DI GIOACCHINO MUSUMECI
Non possono convivere il lutto nazionale per Silvio Berlusconi e l’ufficialità del ricordo di Falcone e Borsellino.
I due piani stridono e la vergogna più nera investe l’Italia.
L’ oscurità mafiosa non sarà dissipata, la flebile brezza della legalità e vinta ogni anno dalla bora dei mistificatori.
Non è possibile riporre troppa fiducia nello Stato che ha abbandonato tra i più degni cittadini nelle mani degli stragisti mafiosi.
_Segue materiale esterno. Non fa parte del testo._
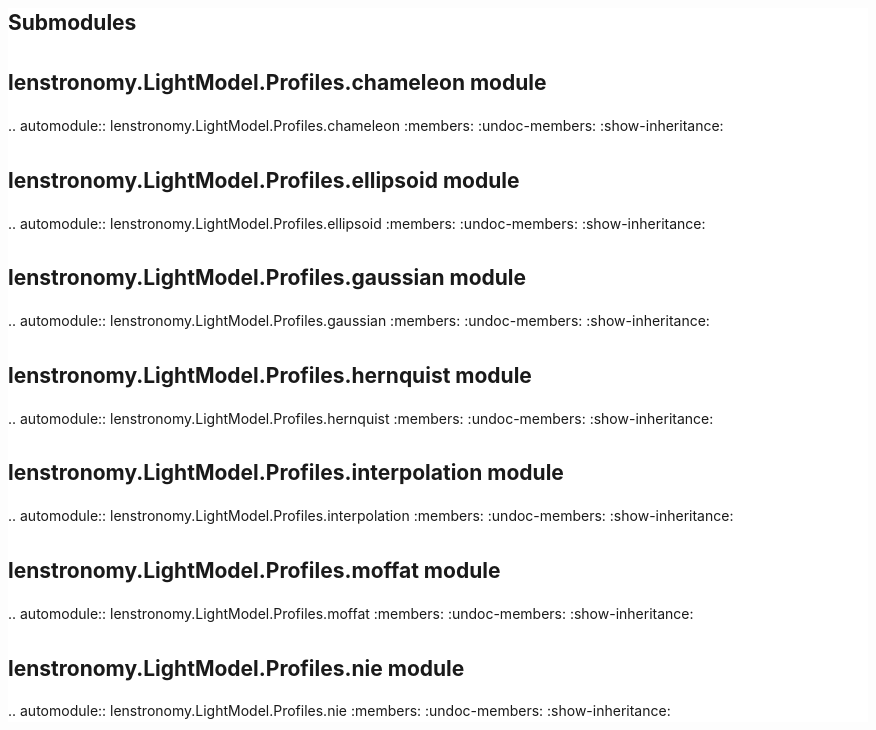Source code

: Submodules
----------

lenstronomy.LightModel.Profiles.chameleon module
------------------------------------------------

.. automodule:: lenstronomy.LightModel.Profiles.chameleon
    :members:
    :undoc-members:
    :show-inheritance:

lenstronomy.LightModel.Profiles.ellipsoid module
------------------------------------------------

.. automodule:: lenstronomy.LightModel.Profiles.ellipsoid
    :members:
    :undoc-members:
    :show-inheritance:

lenstronomy.LightModel.Profiles.gaussian module
-----------------------------------------------

.. automodule:: lenstronomy.LightModel.Profiles.gaussian
    :members:
    :undoc-members:
    :show-inheritance:

lenstronomy.LightModel.Profiles.hernquist module
------------------------------------------------

.. automodule:: lenstronomy.LightModel.Profiles.hernquist
    :members:
    :undoc-members:
    :show-inheritance:

lenstronomy.LightModel.Profiles.interpolation module
----------------------------------------------------

.. automodule:: lenstronomy.LightModel.Profiles.interpolation
    :members:
    :undoc-members:
    :show-inheritance:

lenstronomy.LightModel.Profiles.moffat module
---------------------------------------------

.. automodule:: lenstronomy.LightModel.Profiles.moffat
    :members:
    :undoc-members:
    :show-inheritance:

lenstronomy.LightModel.Profiles.nie module
------------------------------------------

.. automodule:: lenstronomy.LightModel.Profiles.nie
    :members:
    :undoc-members:
    :show-inheritance:

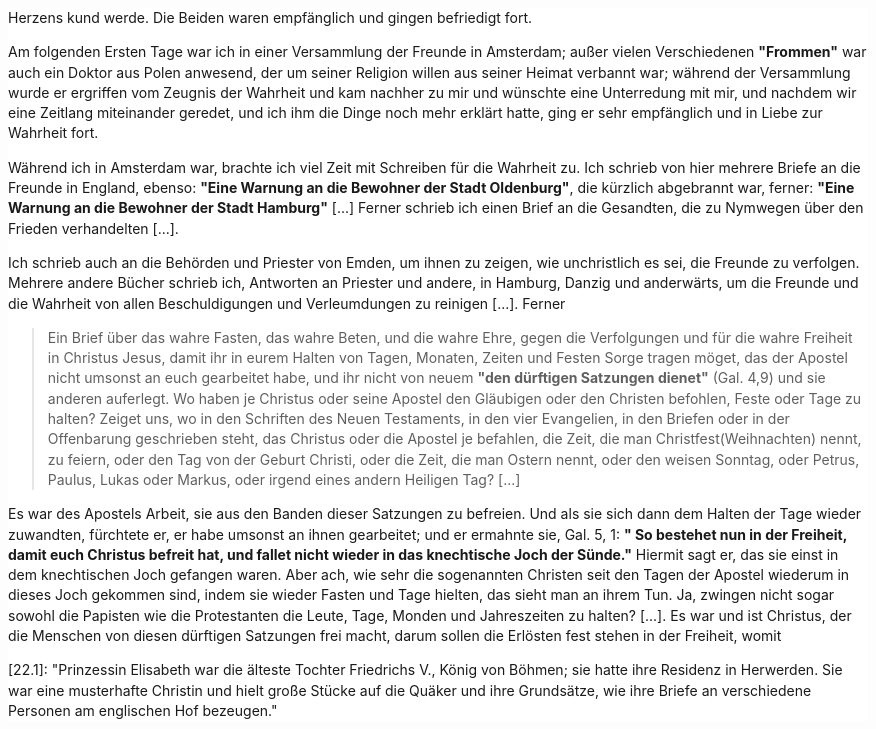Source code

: Herzens kund werde. Die Beiden waren empfänglich und gingen
befriedigt fort.

Am folgenden Ersten Tage war ich in einer Versammlung
der Freunde in Amsterdam; außer vielen Verschiedenen **"Frommen"**
war auch ein Doktor aus Polen anwesend, der um seiner Religion
willen aus seiner Heimat verbannt war; während der
Versammlung wurde er ergriffen vom Zeugnis der Wahrheit und kam
nachher zu mir und wünschte eine Unterredung mit mir, und
nachdem wir eine Zeitlang miteinander geredet, und ich ihm die
Dinge noch mehr erklärt hatte, ging er sehr empfänglich und in
Liebe zur Wahrheit fort.

Während ich in Amsterdam war, brachte ich viel Zeit mit
Schreiben für die Wahrheit zu. Ich schrieb von hier mehrere Briefe
an die Freunde in England, ebenso:
**"Eine Warnung an die Bewohner der Stadt Oldenburg"**,
die kürzlich abgebrannt war, ferner:
**"Eine Warnung an die Bewohner der Stadt Hamburg"** [...]
Ferner schrieb ich einen Brief an die Gesandten, die zu
Nymwegen über den Frieden verhandelten [...].

Ich schrieb auch an die Behörden und Priester von Emden,
um ihnen zu zeigen, wie unchristlich es sei, die Freunde zu
verfolgen. Mehrere andere Bücher schrieb ich, Antworten an Priester
und andere, in Hamburg, Danzig und
anderwärts, um die Freunde
und die Wahrheit von allen Beschuldigungen und Verleumdungen
zu reinigen [...]. Ferner

> Ein Brief über das wahre Fasten,
> das wahre Beten, und die wahre Ehre, gegen die Verfolgungen
> und für die wahre Freiheit in Christus Jesus, damit ihr in eurem
> Halten von Tagen, Monaten, Zeiten und Festen Sorge tragen
> möget, das der Apostel nicht umsonst an euch gearbeitet habe,
> und ihr nicht von neuem
> **"den dürftigen Satzungen dienet"**
> (Gal. 4,9) und sie anderen auferlegt.
> Wo haben je Christus oder seine Apostel den Gläubigen oder
> den Christen befohlen, Feste oder Tage zu halten? Zeiget uns,
> wo in den Schriften des Neuen Testaments, in den vier
> Evangelien, in den Briefen oder in der Offenbarung geschrieben steht,
> das Christus oder die Apostel je befahlen, die Zeit, die man
> Christfest(Weihnachten) nennt, zu feiern, oder den Tag von der
> Geburt Christi, oder die Zeit, die man Ostern
> nennt, oder den weisen Sonntag,
> oder Petrus, Paulus, Lukas oder Markus, oder irgend eines
> andern Heiligen Tag? [...]



Es war des Apostels Arbeit, sie aus den Banden dieser
Satzungen zu befreien. Und als sie sich dann dem Halten der
Tage wieder zuwandten, fürchtete er, er habe umsonst an ihnen
gearbeitet; und er ermahnte sie, Gal. 5, 1:
**" So bestehet nun in der Freiheit, damit euch Christus befreit hat, und fallet nicht wieder in das knechtische Joch der Sünde."**
Hiermit sagt
er, das sie einst in dem knechtischen Joch gefangen waren. Aber
ach, wie sehr die sogenannten Christen seit den Tagen der Apostel
wiederum in dieses Joch gekommen sind, indem sie wieder Fasten
und Tage hielten, das sieht man an ihrem Tun. Ja, zwingen
nicht sogar sowohl die Papisten wie die
Protestanten die Leute,
Tage, Monden und Jahreszeiten zu halten? [...]. Es war und
ist Christus, der die Menschen von diesen dürftigen Satzungen frei
macht, darum sollen die Erlösten fest stehen in der Freiheit, womit

[22.1]: "Prinzessin Elisabeth war die älteste Tochter Friedrichs V., König von Böhmen; sie hatte ihre Residenz in Herwerden. Sie war eine musterhafte Christin und hielt große Stücke auf die Quäker und ihre Grundsätze, wie ihre Briefe an verschiedene Personen am englischen Hof bezeugen."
Al massimo offro allo Stato pietosa tolleranza finché non sarà terminata. In questo senso sono nauseato del politicamente corretto, dell’etica secondo cui la nostra osservazione deve fermarsi all’alt di istituzioni la cui condotta è costellata da episodi angoscianti a dir poco.
L’abbondono fu il destino che l’Italia riservò a Falcone e Borsellino.
E dopo il danno la beffa: ai corpi dilaniati dei magistrati più simbolici della lotta alla mafia, seguì l’ascesa di Silvio Berlusconi, colui che foraggiò le cosche in nome di un patto che lo Stato ha negato riabilitando proprio quegli uomini dello Stato che si accordarono coi mafiosi. Non posso provarlo ma supporlo è più che lecito: Il timing che sottolinea la discesa in campo di Silvio Berlusconi, la reazione scomposta della Dx davanti alle indagini che investono Dell’Utri, i bavagli ai magistrati imposti dalla riforma Nordio, rischiano di porre una pietra tombale sulla reputazione vacillante della Stato e i suoi controversi segreti su commistioni mafiose e servizi “deviati”.
Falcone e Borsellino furono vittime dello Stato, immolati perché la Mafia è nello Stato.
Chi si appropriò della famosa “agenda rossa” del giudice Borsellino, non fu un uomo di mafia ma di Stato perché il misterioso personaggio, sparito nel nulla, seppe bene dove mettere le mani per trafugare documenti da cui sarebbero emerse chissà quali inquietanti commistioni e progetti politico mafiosi.
Lo Stato, la cui credibilità è stata sublimata col tritolo che assassinò Falcone e Borsellino, non dovrebbe ricordare i giudici che ha ripudiato, piuttosto dovrebbe celebrare il proprio de Profundis.
La nostra Repubblica è attualmente un insulto alle fatiche e la perseveranza di chi davvero sacrifica la propria vita in silenzio per la comunità, ciò a costo di vedersi delegittimati o trucidati.
Oggi l’onore di Falcone e Borsellino brucia nella pira degli ipocriti mafiosi infiltrati nello Stato.